In 2015, Baselitz painted a series of reverse self-portraits for the Venice Biennale in which he explored his own experience of aging.
Jemima Kirke: Portraiture Of Women, Daughters, And Motherhood
Jemima Kirke is probably better known as an actress. She played the role of rebel Jessa in Lena Dunham’s popular TV series Girls. However, the British artist also has a remarkable, though still young career as a painter. In fact, Kirke has always considered herself primarily an artist – refraining from differentiating between her acting and her painting. She graduated from the Rhode Island School of Design in 2008 and in 2017, she had her first solo exhibition at New York’s Sargent’s Daughters. With the portraits shown at the gallery, she tried to question the significance of the institution of marriage across different cultures.

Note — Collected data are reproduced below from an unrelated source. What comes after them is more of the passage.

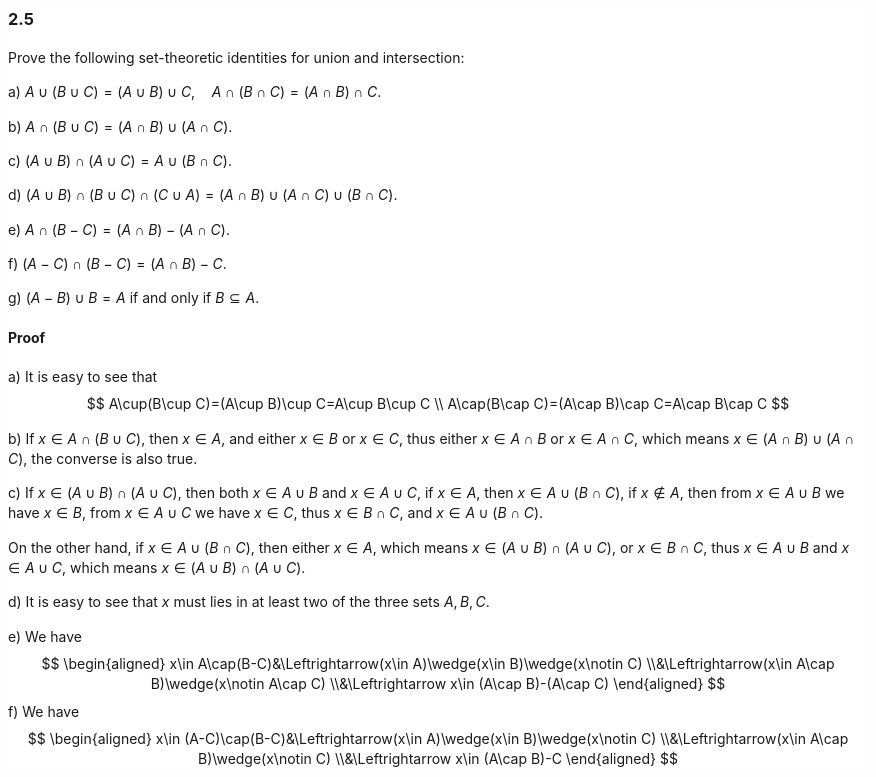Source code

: ### 2.5

Prove the following set-theoretic identities for union and intersection:

a) $A\cup(B\cup C)=(A\cup B)\cup C,\quad A\cap(B\cap C)=(A\cap B)\cap C$.

b) $A\cap(B\cup C)=(A\cap B)\cup(A\cap C)$.

c) $(A\cup B)\cap(A\cup C)=A\cup(B\cap C)$.

d) $(A\cup B)\cap(B\cup C)\cap(C\cup A)=(A\cap B)\cup(A\cap C)\cup(B\cap C)$.

e) $A\cap(B-C)=(A\cap B)-(A\cap C)$.

f) $(A-C)\cap (B-C)=(A\cap B)-C$.

g) $(A-B)\cup B=A$ if and only if $B\subseteq A$.

#### Proof

a) It is easy to see that
$$
A\cup(B\cup C)=(A\cup B)\cup C=A\cup B\cup C
\\
A\cap(B\cap C)=(A\cap B)\cap C=A\cap B\cap C
$$

b) If $x\in A\cap(B\cup C)$, then $x\in A$, and either $x\in B$ or $x\in C$, thus either $x\in A\cap B$ or $x\in A\cap C$, which means $x\in(A\cap B)\cup(A\cap C)$, the converse is also true.

c) If $x\in (A\cup B)\cap(A\cup C)$, then both $x\in A\cup B$ and $x\in A\cup C$, if $x\in A$, then $x\in A\cup(B\cap C)$, if $x\notin A$, then from $x\in A\cup B$ we have $x\in B$, from $x\in A\cup C$ we have $x\in C$, thus $x\in B\cap C$, and $x\in A\cup(B\cap C)$.

On the other hand, if $x\in A\cup(B\cap C)$, then either $x\in A$, which means $x\in(A\cup B)\cap(A\cup C)$, or $x\in B\cap C$, thus $x\in A\cup B$ and $x\in A\cup C$, which means $x\in(A\cup B)\cap(A\cup C)$.

d) It is easy to see that $x$ must lies in at least two of the three sets $A,B,C$.

e) We have
$$
\begin{aligned}
x\in A\cap(B-C)&\Leftrightarrow(x\in A)\wedge(x\in B)\wedge(x\notin C)
\\&\Leftrightarrow(x\in A\cap B)\wedge(x\notin A\cap C)
\\&\Leftrightarrow x\in (A\cap B)-(A\cap C)
\end{aligned}
$$
f) We have
$$
\begin{aligned}
x\in (A-C)\cap(B-C)&\Leftrightarrow(x\in A)\wedge(x\in B)\wedge(x\notin C)
\\&\Leftrightarrow(x\in A\cap B)\wedge(x\notin C)
\\&\Leftrightarrow x\in (A\cap B)-C
\end{aligned}
$$
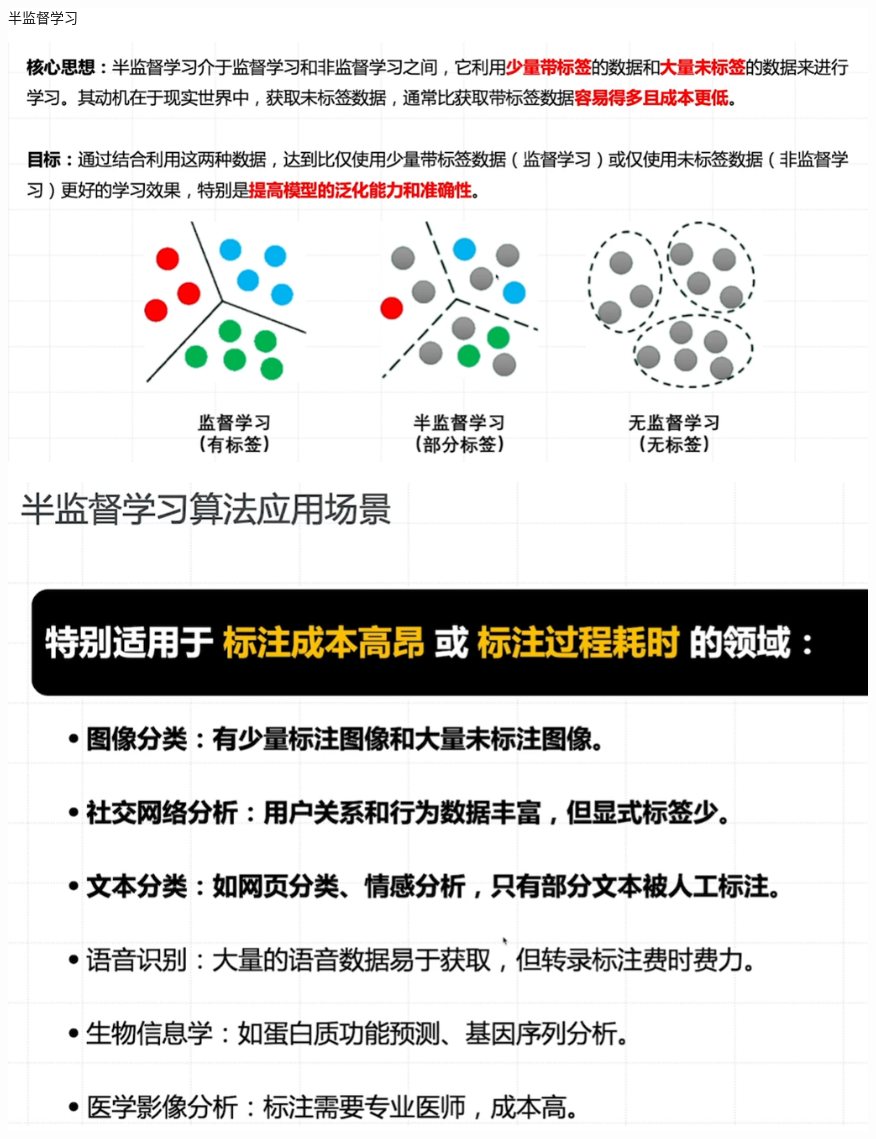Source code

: 

半监督学习

![image-20250812235658188](geekbang-note.assets/image-20250812235658188.png)

![image-20250812235716980](geekbang-note.assets/image-20250812235716980.png)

The brides Kirke depicted look rather isolated and earnest, if not even sad. One work in the show was a self-portrait that she painted before she was divorced. Hence, Kirke’s own experience of separation heavily influenced the paintings she created during that time.
Her topics mainly revolve around womanhood and motherhood, with children and nudity being two recurring motifs of her work. The brutal honesty with which she depicts her subjects, reflected in their large eyes, evokes a profound sense of intimacy. Kirke’s fascination for portraiture somehow came to her unexpectedly as she told W Magazine. And most probably, that fascination will not let go of her any time soon: “I’m like, If I have a stranger in my room I get to study, why would I want to paint flowers or myself?”